Values in education are what matter

Try humane discipline, as against regimentation, by means of value-formation for best results.

June 06, 2016 10:03 pm | Updated September 16, 2016 11:07 am IST

The goals of learning, according to Unesco, are four: learning to know, learning to do, learning to live in harmony and learning to be. Value education embraces all of these.

Learning to know is quite different from learning merely to pass examinations. In learning to know, ‘how to think’ is more important than ‘what to think’. The bane of the current practice of schooling — even in the best of schools — is that students are not taught the art and science of thinking.

Dictated learning They are told what to think, consigning them to rote-learning, which degrades the otherwise joyful process of learning into a burdensome imposition.

Examination-driven rote-learning, observes John Dewey, the American philosopher of education, in Moral Principles in Education , subverts the moral development of children. This implants in them the immoral idea that ‘nothing has any intrinsic value’, which orients them lifelong to mere expediency.

Bridging the gulf Learning to do, bridges the gulf between knowing and doing. It is in the domain of doing that a person’s values are exemplified and tested. When individualistic goals — seeking and maximising one’s material gains to the exclusion of societal good or goals — drive learning, education becomes the hunting ground for personal power and profit. This reduces the scope of ‘doing’. The purblind pursuit of individualistic goals may also be deemed ‘doing’; but it is doing of a socially disruptive kind. Education is a social investment and its beneficiaries need to develop a social conscience. The mark of an educated person, wrote Plato in The Republic , is his ability to use his knowledge and skills in solving the problems of society. Viewed thus, it is doubtful if we are educating children or merely training them for the proverbial rat-race.

The ability to live in harmony, the third goal of education, is the key to developing a productive and proactive personality. The neglect of this goal in education manifests itself in two attributes in the educated. First, the inability to relate to their life-world, which suffocates their effectiveness and well-being. Second, the promotion, via cut-throat competition, of a negative and conflictual personality-orientation, which undermines the wholeness of a society. This degrades education, albeit by default, into a socially disruptive enterprise.

Shaping goal Learning to be, is the shaping goal of education. And it is of crucial importance, given the reigning acquisitive culture. To be is the very opposite of to have. Currently learning is cast in the having mode . Assessment tests only how much knowledge a student has and whether or not a child is able to manipulate this knowledge in tune with the system. Learning thus becomes acquiring the techniques of playing the system. It fails to enable students to be. In the having mode, what is important, for example, is how much knowledge a student musters.

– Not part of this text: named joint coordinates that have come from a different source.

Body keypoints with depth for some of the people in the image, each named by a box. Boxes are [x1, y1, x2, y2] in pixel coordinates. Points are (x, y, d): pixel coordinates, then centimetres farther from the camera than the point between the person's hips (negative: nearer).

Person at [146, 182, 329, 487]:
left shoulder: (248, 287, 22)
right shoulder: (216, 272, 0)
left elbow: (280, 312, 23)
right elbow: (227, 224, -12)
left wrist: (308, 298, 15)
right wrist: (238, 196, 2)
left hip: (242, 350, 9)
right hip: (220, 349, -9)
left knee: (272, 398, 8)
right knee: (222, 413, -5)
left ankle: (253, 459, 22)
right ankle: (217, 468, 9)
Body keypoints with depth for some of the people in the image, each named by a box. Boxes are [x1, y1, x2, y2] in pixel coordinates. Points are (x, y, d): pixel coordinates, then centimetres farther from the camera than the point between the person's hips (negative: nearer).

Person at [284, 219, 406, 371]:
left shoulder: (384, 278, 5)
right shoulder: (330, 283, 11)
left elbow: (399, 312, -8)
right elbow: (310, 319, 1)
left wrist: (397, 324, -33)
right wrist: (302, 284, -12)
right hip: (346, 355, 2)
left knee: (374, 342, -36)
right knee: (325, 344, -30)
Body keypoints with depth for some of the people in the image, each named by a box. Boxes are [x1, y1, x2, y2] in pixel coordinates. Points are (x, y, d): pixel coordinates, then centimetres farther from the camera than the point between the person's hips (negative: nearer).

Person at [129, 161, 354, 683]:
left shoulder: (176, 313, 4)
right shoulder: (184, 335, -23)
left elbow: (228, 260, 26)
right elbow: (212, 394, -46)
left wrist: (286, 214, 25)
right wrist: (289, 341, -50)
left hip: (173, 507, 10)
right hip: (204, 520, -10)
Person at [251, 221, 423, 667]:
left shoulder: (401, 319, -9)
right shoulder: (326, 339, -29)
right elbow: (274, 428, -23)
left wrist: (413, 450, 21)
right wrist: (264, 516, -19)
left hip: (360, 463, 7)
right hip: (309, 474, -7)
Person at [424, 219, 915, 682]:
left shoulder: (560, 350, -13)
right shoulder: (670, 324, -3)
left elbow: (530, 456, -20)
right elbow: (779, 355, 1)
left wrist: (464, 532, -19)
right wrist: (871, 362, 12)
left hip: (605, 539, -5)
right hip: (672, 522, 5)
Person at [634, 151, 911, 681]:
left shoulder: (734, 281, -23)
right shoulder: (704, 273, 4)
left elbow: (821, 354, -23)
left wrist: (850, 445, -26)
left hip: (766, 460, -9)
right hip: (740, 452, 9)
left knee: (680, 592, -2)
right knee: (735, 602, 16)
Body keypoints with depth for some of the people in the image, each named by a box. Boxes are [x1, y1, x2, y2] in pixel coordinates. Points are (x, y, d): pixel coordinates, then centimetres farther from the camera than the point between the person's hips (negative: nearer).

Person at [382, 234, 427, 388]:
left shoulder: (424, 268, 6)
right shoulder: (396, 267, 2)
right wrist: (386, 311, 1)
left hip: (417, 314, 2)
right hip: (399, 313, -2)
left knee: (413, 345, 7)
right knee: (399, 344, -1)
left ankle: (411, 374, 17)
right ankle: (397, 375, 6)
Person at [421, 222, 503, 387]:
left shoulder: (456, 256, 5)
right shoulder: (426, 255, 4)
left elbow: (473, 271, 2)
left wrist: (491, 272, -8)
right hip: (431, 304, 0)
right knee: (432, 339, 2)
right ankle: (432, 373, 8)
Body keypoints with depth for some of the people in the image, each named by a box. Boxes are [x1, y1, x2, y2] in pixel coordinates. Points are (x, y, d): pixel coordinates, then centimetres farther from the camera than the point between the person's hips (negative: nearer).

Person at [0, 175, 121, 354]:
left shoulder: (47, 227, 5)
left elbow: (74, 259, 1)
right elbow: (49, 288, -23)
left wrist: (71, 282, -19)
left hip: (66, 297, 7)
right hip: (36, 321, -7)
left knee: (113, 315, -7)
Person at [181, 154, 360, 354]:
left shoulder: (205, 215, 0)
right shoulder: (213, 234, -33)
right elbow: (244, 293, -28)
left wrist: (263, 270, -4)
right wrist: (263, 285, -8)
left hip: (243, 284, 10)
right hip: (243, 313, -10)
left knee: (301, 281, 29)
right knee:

In the being mode the emphasis is on how sensitively, creatively, thoughtfully the student is able to relate to, and use, the knowledge gained. Growth in stature, via lifelong learning, rather than skills in writing examinations, is the hallmark of learning to be .

The more you have, said Gandhiji, the poorer you are. In saying this, he was underlining the need to shift our foundation from the having mode to the being mode. The problem with the former is that a person is only what he owns. He ceases to have any intrinsic worth, which is a state that is inimical to human dignity. This aggravates the thirst for more and validates a disposition to acquire at the expense of the values and ideals that undergird social wholeness and personal fulfilment.

Of character-building Character-building happens when all the four dimensions outlined above are addressed in the learning process. Character, according to Immanuel Kant, is the ability to deal with situations according to “maxims”. Maxims are universal principles, or values. The practice of values implies the ability to transcend expediency. Your genius, Albert Einstein said, may take you to heights; but whether you stay there depends on your character.

Neglected aspect In every policy document on educational policy since Independence, including the latest T.S.R Subramanian Committee Report, there is an unapologetic emphasis on the importance of, and need for, value education or peace education in schools. Yet this still remains easily the most neglected aspect of education.

Education, according to Rousseau, should aim at the perfection of human nature , a goal that Tagore fully endorsed. Perfection, according to him, results from the total development of all aspects of the pupil’s personality, the abilities and powers, with which nature has endowed him. Human nature is a mixed-up affair. Every human being is capable of good and evil.

It is possible, through appropriate education, to empower what is good and bridle what is evil. Humane discipline, as against regimentation, by means of value formation is the process of transforming a social good into an inner drive of individuals.

Education is the only means for addressing this foundational task today. Given the alarming signs of social degradation and individual drift, the need to put adequate emphasis on value education as a shaping concern in school education is obvious and compelling. It is gratifying that the Subramanian Committee Report advocates and underscores it with due gravity.

Decades ago, Sri Aurobindo flagged education as a means to prepare ourselves to “take a place among the standard bearers of the new humanity that is struggling to be born amidst the chaos of a world in dissolution”. The sweep and scope of his prophetic words have only widened since then.